Интересно, что Александр Кожев в это же время, но на французском языке, ставя сходные задачи (ср. «твердое-и-прочное-существование», «равенство-самому-себе»), частично решает их [Кожев 2003]. Параллельные поиски Кожева и Друскина проявляются и в конкретных событиях, «событиях-совпадениях», то есть совпадениях заглавий произведений. Речь идет о ярком, почти дословном совпадении отрицательных заглавий философского дневника Александра Кожева «Философия несуществующего» [там же] с названием любимой философской работы Якова Друскина «Формула несуществования» [Друскин 1942].

Для философского комментария вообще, и у Друскина в особенности, оперирование с текстом как с целым понятием приобретает крайнее выражение, характерен отказ от пословной интерпретации, игнорируется история создания, поэтому можно говорить о принципиальном неприятии конкретно-событийной составляющей текста. В случае Хлебникова такой подход изначально кажется парадоксальным, так как Хлебников кодирует очень конкретные, буквальные события.
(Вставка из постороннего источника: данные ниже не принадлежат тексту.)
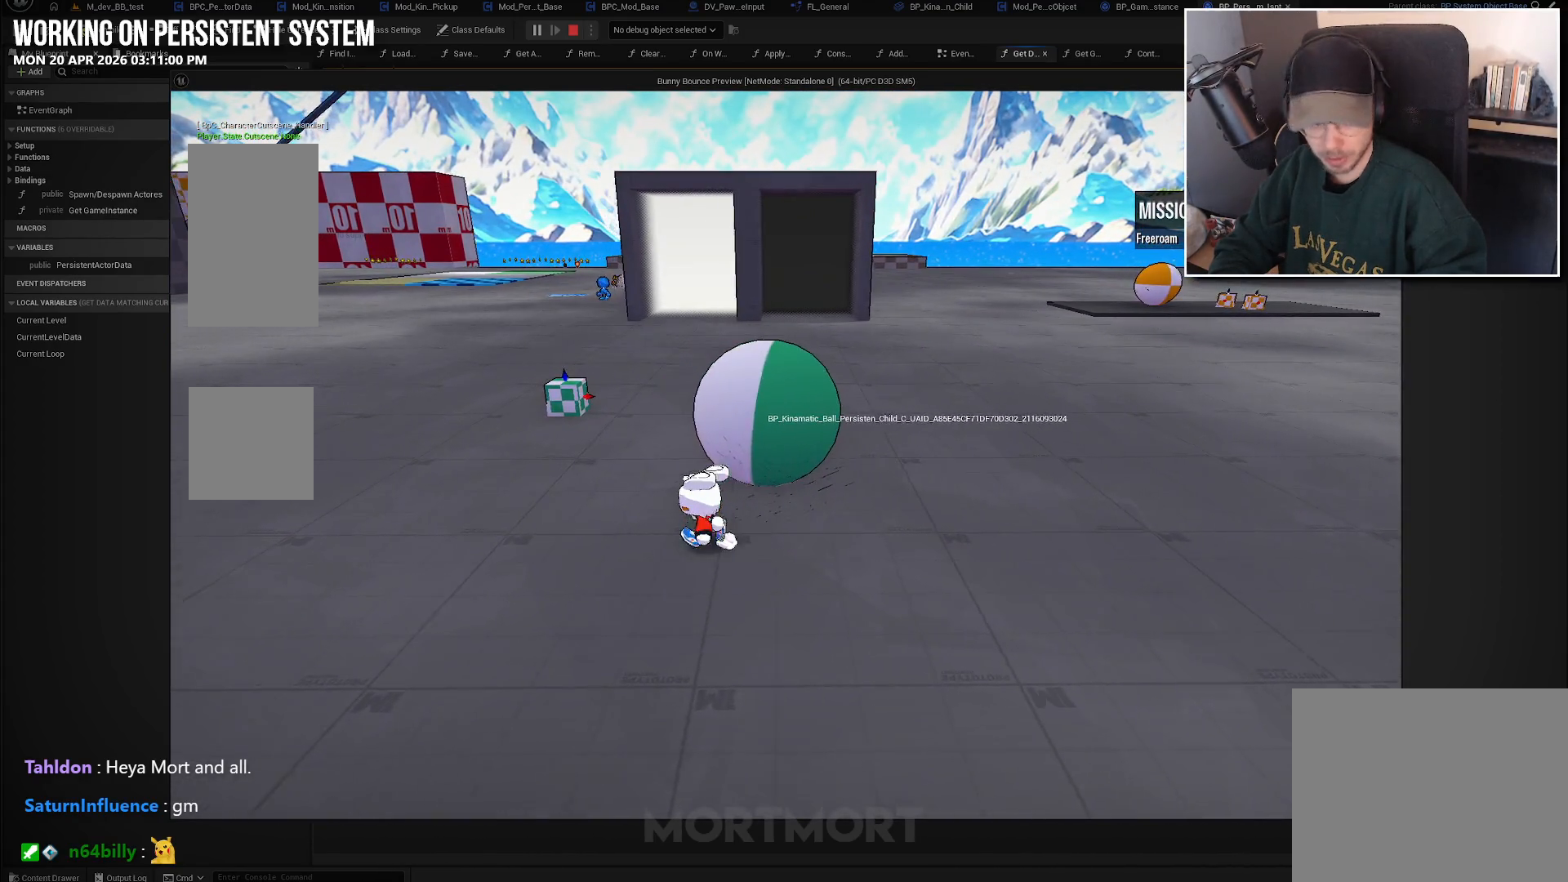
{"buttons": [], "left_stick": "up-left", "right_stick": "center", "events": [[450, "left_stick", "up-left"]]}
Считается, что это стихотворение Велимира Хлебникова, датированное весной 1919 года, посвящено сестрам Синяковым (либо одной из них, художнице Марии Михайловне Синяковой), «медведе́́внам», как знакомые трансформировали их отчество «Михайловны». С другой стороны, стихотворения Хлебникова, созданные в одно и то же время, всегда текстуально и фонически взаимосвязаны, поэтому появление слова «медведе́й» в родительном падеже с ударением на последний слог можно было бы соположить с предшествующим «Голубым медведя́м» стихотворением 1919 года «Жизнь», как это публикуется в «Творениях» [Хлебников 1986, с. 112]. «Здесь красных лебедей заря (курсив наш – Н.А.) // Сверкает новыми крылами. // Там надпись старого царя // Засыпана песками…». Связь двух текстов не ограничивается парой «голубых медведе́й» – «красных лебеде́й», но возникающая множественная метонимия шифрует вполне определенные реальные события, происходившие с поэтом в 1919 году в революционной России. Также можно с большим основанием предполагать, что и последние строки хлебниковского стихотворения («Но зато в безнадежное канут // Первый гром и путь дальше весенний» [Хлебников 1986]) имеют в виду не Тютчева, а Северянина: знаменитый сборник последнего был назван «Громокипящий кубок» [Северянин 1988], эпиграфом к которому были взяты тютчевские строки из «Весенней грозы». Можно приводить и другие примеры шифров в «Медведя́х…», так как стратегия Хлебникова сформулирована в «Досках судьбы» как «слово особенно звучит, когда через него просвечивает иной, «второй смысл», когда оно стекло для смутной закрываемой им тайны…» [Хлебников 2000, с. 61], однако это представляется излишним, так как Друскина интересует не дешифровка закодированного Хлебниковым, а принципиальное видимое наличие кода как нерасшифровываемой тайнописи.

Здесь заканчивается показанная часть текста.